POLS 415 - Contemporary Political Philosophy | 2024-2025

This course examines the political thought of one or more twentieth century political philosophers, primarily from the Western Political Tradition. Attention is given to selected primary and secondary literature of contemporary political theorists. A systematic examination of different theorists in each course offering encourages a broader understanding of the rich tradition of political philosophy in the twentieth century.

POLS 383 - Public Administration in Canada | 2024-2025

An overview of public administration in Canada - its importance, structure, functions, key issues, best practices, and practical applications. Course content focuses on municipal, provincial, and federal levels of government. Special attention is placed on practical applications to areas of current public and student interest.

POLS 237 - Co-Existence, Genocide, Reconciliation: Indigenous Nationhood and Canada | 2024-2025

The history of First Nations, Métis Nations and Inuit Nations in Canada from time immemorial through to the present from various perspectives gained from interactions with Indigenous authors and guest speakers and cultural experiences such as immersion trips to Indigenous territories.

PHIL 590 - Philosophy of Mind | 2024-2025

This course explores the philosophically perplexing tasks of finding a place for human consciousness in, and the mind’s causal relations to, the natural world. It also investigates the theories put forward to address these tasks, e.g., dualistic theories like substance dualism, dual-attribute theory, epiphenomenalism, and emergentism, and the monistic theories like physicalism (reductive, eliminative, and non-reductive), idealism (ontological and conceptual), and neutral monism.

PHIL 490 - Philosophy of Mind | 2024-2025

This course explores the philosophically perplexing tasks of finding a place for human consciousness in, and the mind’s causal relations to, the natural world. It also investigates the theories put forward to address these tasks, e.g., dualistic theories like substance dualism, dual-attribute theory, epiphenomenalism, and emergentism, and the monistic theories like physicalism (reductive, eliminative, and non-reductive), lived-body phenomenology, and neutral monism.

PHIL 313 - British Empiricism | 2024-2025

A study of empiricist philosophy in the sixteenth and seventeenth centuries. Selected writings of Hobbes, Locke, Berkeley, and Hume are analyzed and interpreted. As we discuss each author’s ideas, we will evaluate their positions on the limits of knowledge and experience, the intelligibility of revelatory truth, the existence of God, the divisibility of reality, the role of nature, and the ethics and politics of human life.
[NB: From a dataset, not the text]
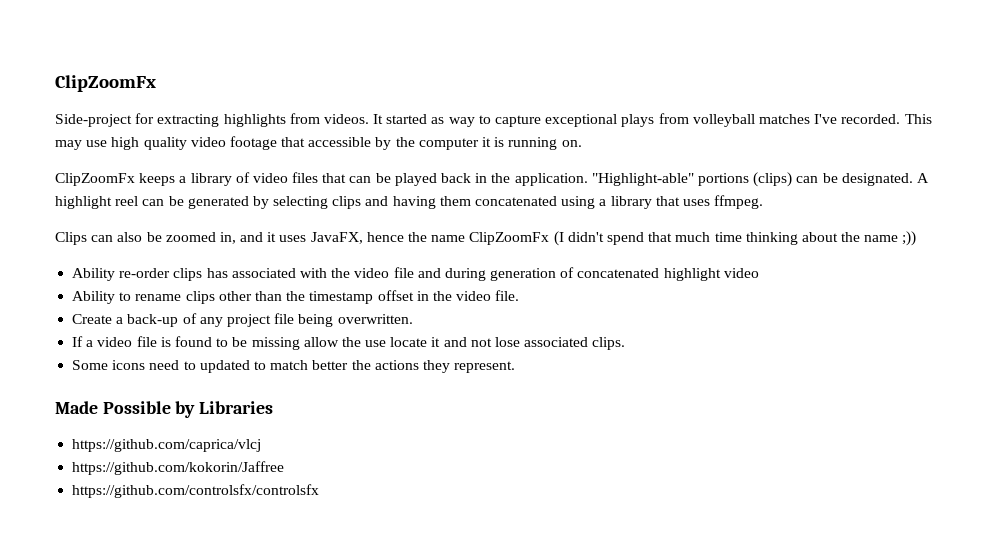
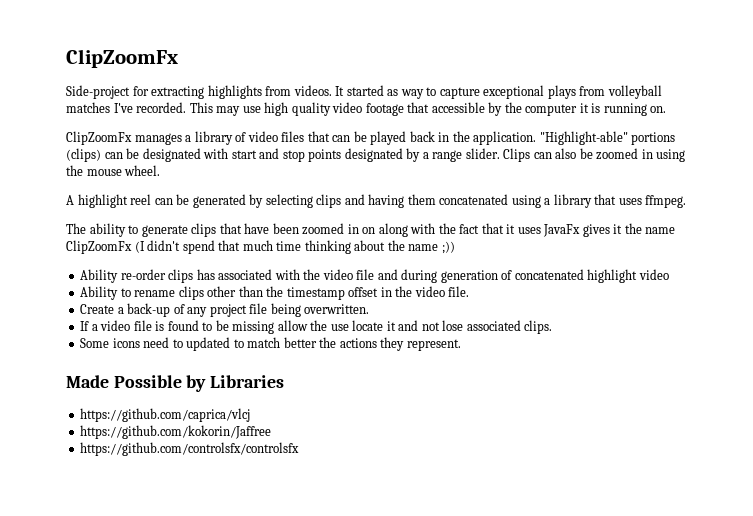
[139,173,176,186] keeps -> [134,133,182,145] manages
[841,173,913,186] designated. -> [142,148,686,162] [66,165,161,176] designated with start and stop points designated by a range slider. Clips can also be zoomed in using the mouse wheel. //
[55,232,404,245] Clips can also be zoomed in, and it uses JavaFX, hence -> [66,223,623,237] The ability to generate clips that have been zoomed in on along with the fact that it uses JavaFx gives it

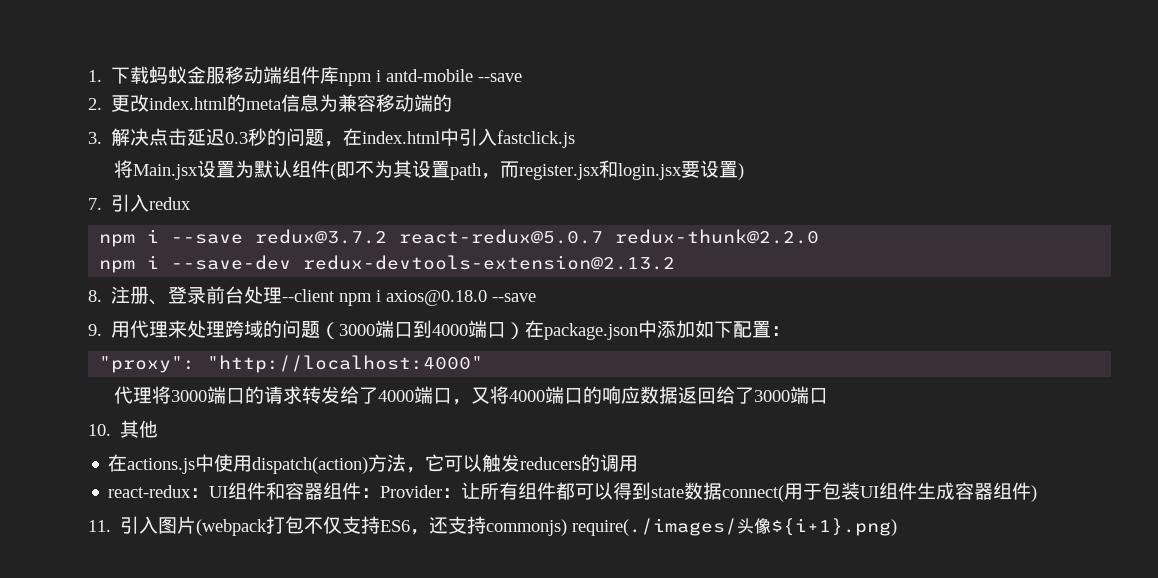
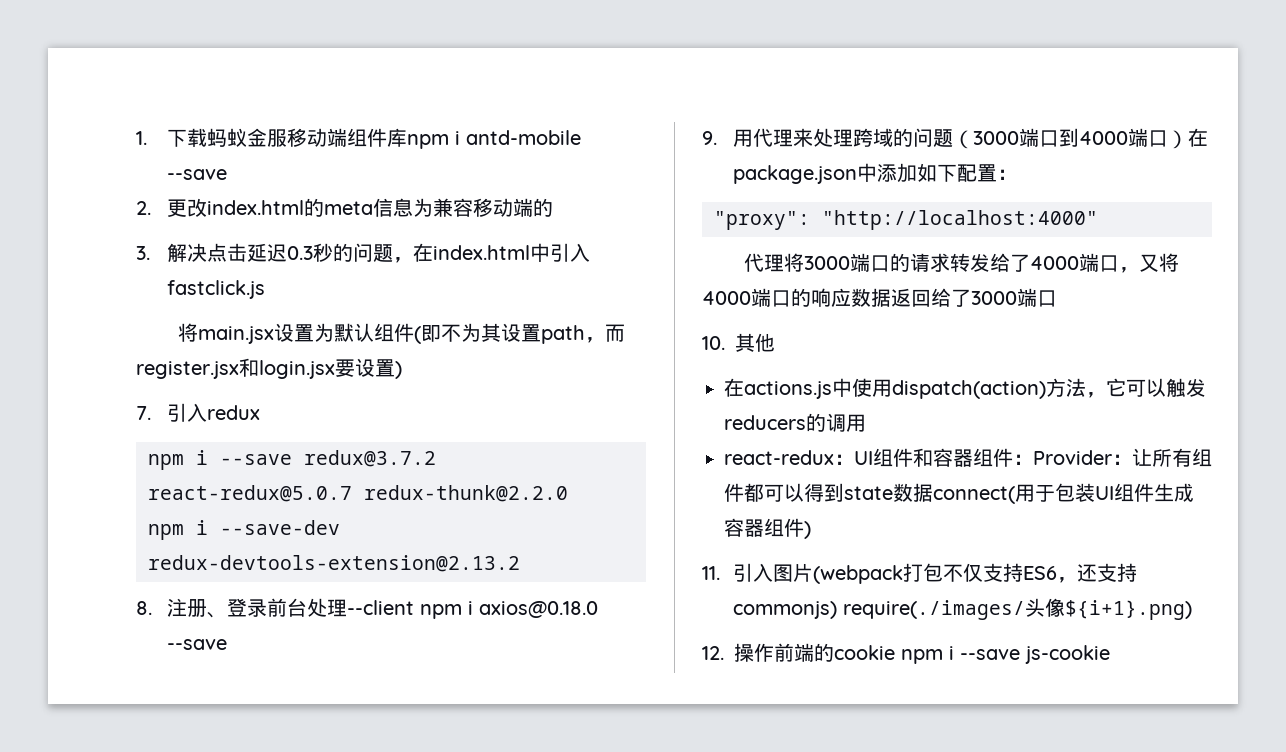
[132,164,198,180] Main.jsx -> [197,326,274,344] main.jsx
(898, 527) none -> [702,643,1110,664] // 12.操作前端的cookie npm i --save js-cookie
PHIL 204 - Asian Philosophy | 2024-2025

A critical study of some of the most influential philosophies originating from South and East Asia, including but not limited to Hinduism, Buddhism, Confucianism, and Daoism. Students will analyze selected writings of significant Asian philosophers from these philosophical traditions, including both primary texts and commentaries, with a particular focus on metaphysics, philosophical anthropology, and ethics for the purpose of exploring and evaluating these authors’ approaches to philosophical questions about reality, happiness, wisdom, the soul, morality, and the Divine.